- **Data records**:

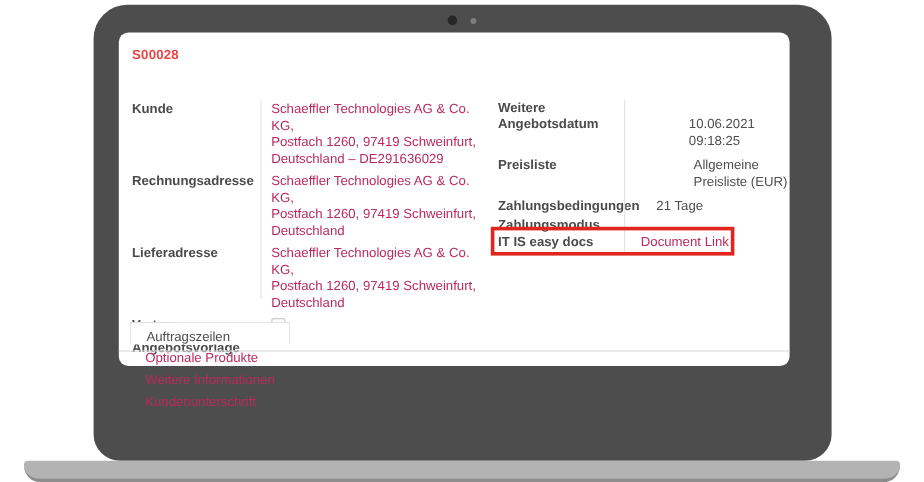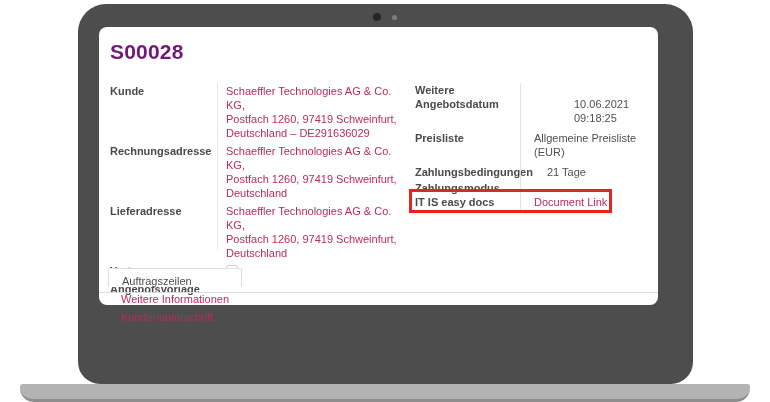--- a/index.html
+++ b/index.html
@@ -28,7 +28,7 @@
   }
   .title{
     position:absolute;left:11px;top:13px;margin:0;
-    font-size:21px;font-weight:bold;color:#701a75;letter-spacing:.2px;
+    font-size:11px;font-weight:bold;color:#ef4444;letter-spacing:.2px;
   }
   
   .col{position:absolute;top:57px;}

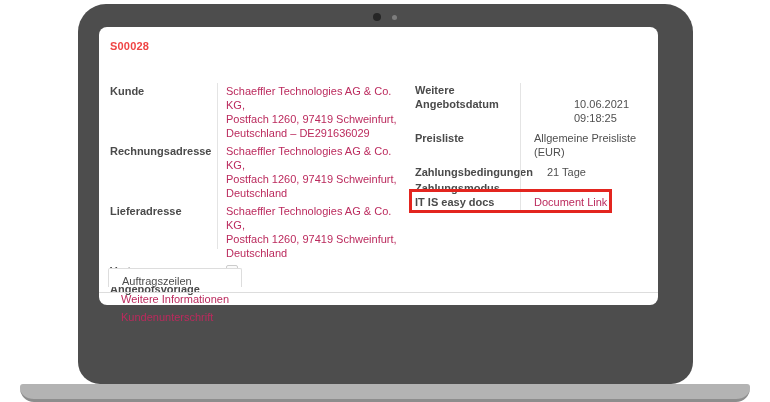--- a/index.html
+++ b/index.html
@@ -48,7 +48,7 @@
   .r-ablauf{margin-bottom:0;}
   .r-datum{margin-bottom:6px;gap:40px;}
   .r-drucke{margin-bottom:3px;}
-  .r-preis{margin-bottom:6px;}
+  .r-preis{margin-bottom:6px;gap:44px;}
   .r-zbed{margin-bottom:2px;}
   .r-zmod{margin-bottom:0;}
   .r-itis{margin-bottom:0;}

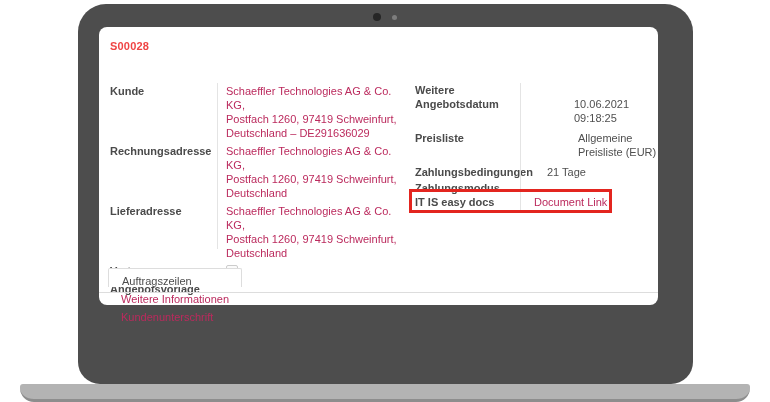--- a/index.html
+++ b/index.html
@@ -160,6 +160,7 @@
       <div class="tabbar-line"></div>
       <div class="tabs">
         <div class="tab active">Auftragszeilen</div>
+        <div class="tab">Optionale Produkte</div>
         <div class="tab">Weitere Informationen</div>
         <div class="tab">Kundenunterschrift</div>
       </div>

- **PROBLEM TO WORK ON**:
The full data, repeated exactly and stripped of its pictures, is the expected answer.

- **EXERCISE RESULT**:
--- a/index.html
+++ b/index.html
@@ -28,7 +28,7 @@
   }
   .title{
     position:absolute;left:11px;top:13px;margin:0;
-    font-size:21px;font-weight:bold;color:#701a75;letter-spacing:.2px;
+    font-size:11px;font-weight:bold;color:#ef4444;letter-spacing:.2px;
   }
   
   .col{position:absolute;top:57px;}

--- a/index.html
+++ b/index.html
@@ -48,7 +48,7 @@
   .r-ablauf{margin-bottom:0;}
   .r-datum{margin-bottom:6px;gap:40px;}
   .r-drucke{margin-bottom:3px;}
-  .r-preis{margin-bottom:6px;}
+  .r-preis{margin-bottom:6px;gap:44px;}
   .r-zbed{margin-bottom:2px;}
   .r-zmod{margin-bottom:0;}
   .r-itis{margin-bottom:0;}

--- a/index.html
+++ b/index.html
@@ -160,6 +160,7 @@
       <div class="tabbar-line"></div>
       <div class="tabs">
         <div class="tab active">Auftragszeilen</div>
+        <div class="tab">Optionale Produkte</div>
         <div class="tab">Weitere Informationen</div>
         <div class="tab">Kundenunterschrift</div>
       </div>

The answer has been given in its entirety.